As he walks past me, he claps me on the shoulder. “You’ve done a really great job here these past few weeks. It’s nice having you on board.” He drops the keys in my hand and walks out into the main hallway. I smile with pride and escort him out. Walking left first, he then turns around sharply when he realizes that he needs to go to the right instead. I have to chuckle at him; he’s just so likeable and so dorky that it’s impossible not to laugh.

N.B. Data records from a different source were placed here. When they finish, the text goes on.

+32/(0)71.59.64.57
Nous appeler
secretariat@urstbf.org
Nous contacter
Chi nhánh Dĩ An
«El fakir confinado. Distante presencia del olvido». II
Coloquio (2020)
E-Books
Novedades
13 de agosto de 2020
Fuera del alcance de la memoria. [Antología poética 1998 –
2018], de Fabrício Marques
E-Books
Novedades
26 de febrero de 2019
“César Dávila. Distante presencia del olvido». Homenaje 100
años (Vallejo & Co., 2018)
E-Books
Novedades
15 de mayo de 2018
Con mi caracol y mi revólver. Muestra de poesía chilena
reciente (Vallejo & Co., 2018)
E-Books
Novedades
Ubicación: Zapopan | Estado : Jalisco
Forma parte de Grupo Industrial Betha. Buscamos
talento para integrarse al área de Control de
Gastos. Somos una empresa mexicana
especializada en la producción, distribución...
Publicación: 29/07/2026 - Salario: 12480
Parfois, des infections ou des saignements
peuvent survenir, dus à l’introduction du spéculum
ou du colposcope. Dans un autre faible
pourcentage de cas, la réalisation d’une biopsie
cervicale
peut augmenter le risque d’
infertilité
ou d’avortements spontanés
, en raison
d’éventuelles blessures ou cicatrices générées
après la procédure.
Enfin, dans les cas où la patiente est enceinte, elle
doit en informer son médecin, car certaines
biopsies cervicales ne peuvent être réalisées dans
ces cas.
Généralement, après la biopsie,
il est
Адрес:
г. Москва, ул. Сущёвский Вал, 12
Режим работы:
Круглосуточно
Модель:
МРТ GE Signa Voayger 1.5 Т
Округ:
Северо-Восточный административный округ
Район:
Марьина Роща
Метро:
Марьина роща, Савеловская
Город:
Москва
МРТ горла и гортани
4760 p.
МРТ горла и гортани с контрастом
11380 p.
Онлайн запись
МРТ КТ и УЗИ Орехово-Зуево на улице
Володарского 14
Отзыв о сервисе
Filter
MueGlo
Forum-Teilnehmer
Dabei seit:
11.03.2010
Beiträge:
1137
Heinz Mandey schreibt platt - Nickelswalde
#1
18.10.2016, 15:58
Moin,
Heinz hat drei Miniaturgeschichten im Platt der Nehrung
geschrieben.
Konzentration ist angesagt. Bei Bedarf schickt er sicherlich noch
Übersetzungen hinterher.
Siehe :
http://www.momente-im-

Okay, even I can admit that I have a huge soft spot for the dorky type.

Laughing softly at Professor O’Neil’s lack of direction, I check my watch as I saunter back toward my desk. I only have about an hour left of my shift. It’s boring as hell, but at least I’ll get my studying done. As I pull my biology textbook out of my bag, not surprisingly, I smack my head on the underside of the desk. Laughing at myself, I have to admit that I’m the clumsiest person ever, well after Professor O’Neil of course.

“What’s so funny?” Bryan’s warm and familiar voice filters in to my ears. He must have walked in while I was getting my books out.

Rubbing over the small bump that’s already started to swell on my head, I smile at him. “I was just thinking that I’m the most accident-prone person ever, but now that you’re here, I’m starting to think you might have something to do with it.”

Bryan chuckles, deep and throaty, while smirking at me playfully. “And please tell me what role I play in your clumsiness?” He rubs his stubbled chin as he waits for me to speak up. But somehow, all I can manage to do is watch his fingers touch his face. I wonder what it would feel like to run my fingers through that stubble, to trace my tongue along it, to feel it scratch my face, and some other places as well.

“Well …” His softly spoken word disrupts my silent, but delicious thoughts. Quickly recovering my flirty wit, which always seems to be in place when Bryan is around, I let my lips curl up at the corners. “Well, it just seems that I get banged up pretty good when you’re around.”

The sound of his loud, almost uncontrollable laughter takes me by surprise. I cross my arms over my ample chest, and narrowing my eyes I at him, I snare, “What the hell’s so funny?” I feel slightly put-off by him laughing at me.

After his laughter subsides, he places his palms on the desk and leans into me. He’s so close that I can smell the cinnamon on his breath; I can feel the heat emanating from his muscled body. “Believe me, Melanie, if it was up to me, you would be
banged
very well whenever I’m around. I thought I told you that already.”

Oh dear lord!

His eyes narrow in on mine and I know there’s no way for me to conceal the shock that washes over my face. He sees it and laughs softly at me again. “Now, don’t be so surprised. I told you that I like you, repeatedly in fact. It’s not my fault that you don’t believe me.” He pauses a beat before adding, “Yet.”